Artis Sarwendah membagikan kisah haru di balik kepergian sang ayah, Hendrik Lo, yang meninggal dunia pada Sabtu (19/7/2025) pagi di usia 63 tahun karena komplikasi batu empedu. Di tengah suasana duka, Sarwendah mengungkap bahwa sang ayah sempat menyampaikan keinginan untuk dikremasi sebelum menghembuskan napas terakhir.
Namun, keinginan tersebut ternyata memicu perdebatan kecil di dalam keluarga, khususnya antara ayah dan ibu Sarwendah. Sang ibu sempat memiliki pandangan berbeda—ia lebih condong agar jenazah dimakamkan secara dikubur. “Jadi Papi dan Mami aku memang sempat debat,” ungkap Sarwendah saat ditemui di rumah duka Grand Heaven, Pluit, Jakarta Utara, pada Rabu (23/7/2025).
Sebagai anak, Sarwendah memilih mengambil jalan tengah. Ia menghormati keputusan kedua orangtuanya, dan berusaha mencari pilihan terbaik yang bisa menyatukan keinginan mereka. “Setelah Mami tenang, aku tanya ‘mau dikubur atau dikremasi’, aku ikutin aja, cariin yang terbaik,” katanya.
Saat keluarga mengunjungi lokasi kremasi, suasana mulai berubah. Sarwendah menceritakan bahwa setelah melihat langsung tempatnya, sang ayah terlihat setuju. Bahkan ibunya pun akhirnya mendukung keputusan tersebut dengan membeli slot kremasi pasangan. “Pas kita cari, lihat tempatnya, ternyata Papi suka kalau dikremasi. Mami juga beli yang double,” ucapnya.
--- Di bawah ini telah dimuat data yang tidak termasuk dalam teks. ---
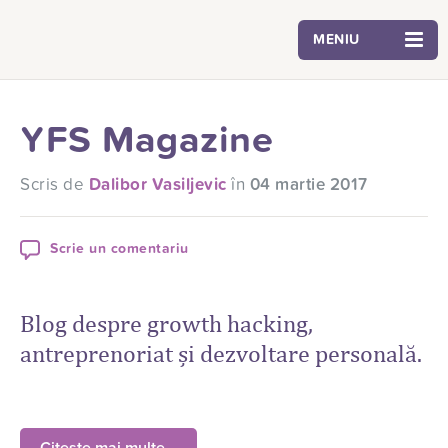
MENIU
YFS Magazine
Scris de
Dalibor Vasiljevic
în
04 martie 2017
Scrie un comentariu
Blog despre growth hacking,
antreprenoriat și dezvoltare personală.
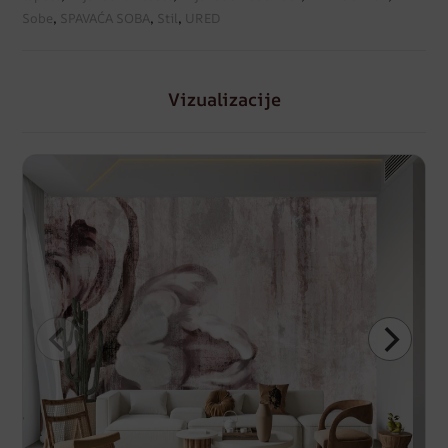
Sobe
,
SPAVAĆA SOBA
,
Stil
,
URED
Vizualizacije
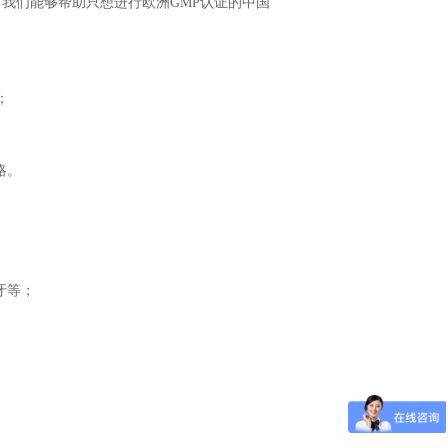
们能够帮助只想进行欧洲GMP认证的中国
；
略。
牙等；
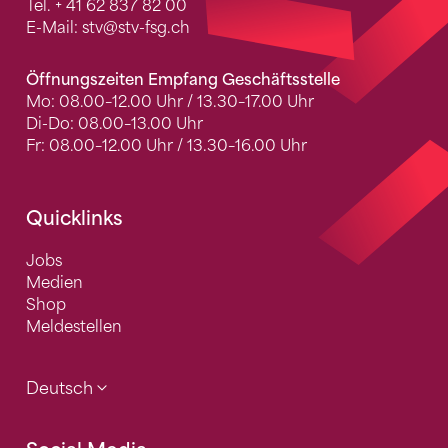
Tel.
+ 41 62 837 82 00
E-Mail:
stv
@stv-fsg.ch
Öffnungszeiten Empfang Geschäftsstelle
Mo: 08.00–12.00 Uhr / 13.30–17.00 Uhr
Di-Do: 08.00–13.00 Uhr
Fr: 08.00–12.00 Uhr / 13.30–16.00 Uhr
Quicklinks
Jobs
Medien
Shop
Meldestellen
Deutsch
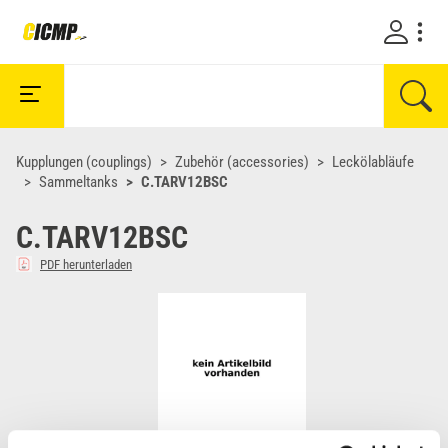
Kupplungen (couplings)
Zubehör (accessories)
Leckölabläufe
Sammeltanks
C.TARV12BSC
C.TARV12BSC
PDF herunterladen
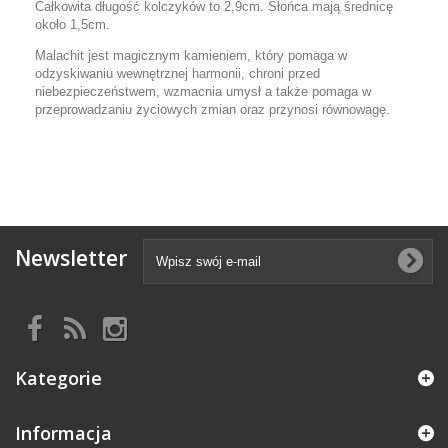
Całkowita długość kolczyków to 2,9cm. Słońca mają średnicę
około 1,5cm.
Malachit jest magicznym kamieniem, który pomaga w
odzyskiwaniu wewnętrznej harmonii, chroni przed
niebezpieczeństwem, wzmacnia umysł a także pomaga w
przeprowadzaniu życiowych zmian oraz przynosi równowagę.
Newsletter
Kategorie
Informacja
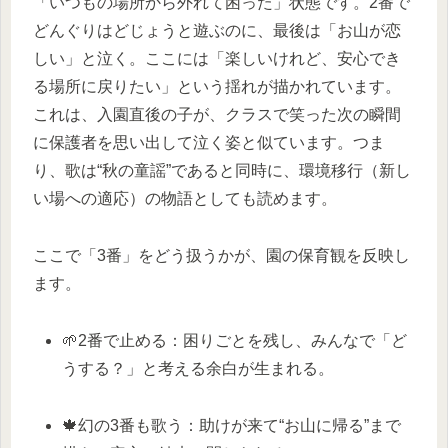
「いつもの場所から外れて困った」状態です。2番で
どんぐりはどじょうと遊ぶのに、最後は「お山が恋
しい」と泣く。ここには「楽しいけれど、安心でき
る場所に戻りたい」という揺れが描かれています。
これは、入園直後の子が、クラスで笑った次の瞬間
に保護者を思い出して泣く姿と似ています。つま
り、歌は“秋の童謡”であると同時に、環境移行（新し
い場への適応）の物語としても読めます。
ここで「3番」をどう扱うかが、園の保育観を反映し
ます。
🌱2番で止める：困りごとを残し、みんなで「ど
うする？」と考える余白が生まれる。
🍁幻の3番も歌う：助けが来て“お山に帰る”まで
Prosesi kremasi berlangsung pada pukul 11.18 WIB, didahului dengan ibadah kebaktian yang diikuti oleh keluarga besar. Seusai kremasi, Sarwendah dan adik-adiknya turut melaksanakan prosesi linwuk, tradisi Tionghoa yang umum dilakukan dalam rangkaian upacara kedukaan, dengan membakar lembaran kertas simbolik sebagai bentuk penghormatan terakhir.
Rencananya, abu jenazah Hendrik Lo akan dilarung ke laut di sekitar wilayah Jakarta. Prosesi larung tersebut akan dilakukan secara tertutup, hanya dihadiri keluarga dan orang-orang terdekat. “Mungkin yang lebih intimate, karena kapalnya juga cuma untuk 70 orang. Jadi enggak bisa semua ikut. Keluarga aja sudah besar, jadi hanya beberapa temannya saja,” tutur Sarwendah.
Kisah ini menjadi potret bagaimana perbedaan dalam keluarga dapat disatukan lewat kasih, penghormatan, dan penghargaan terhadap keputusan orang yang dicintai di akhir hayatnya.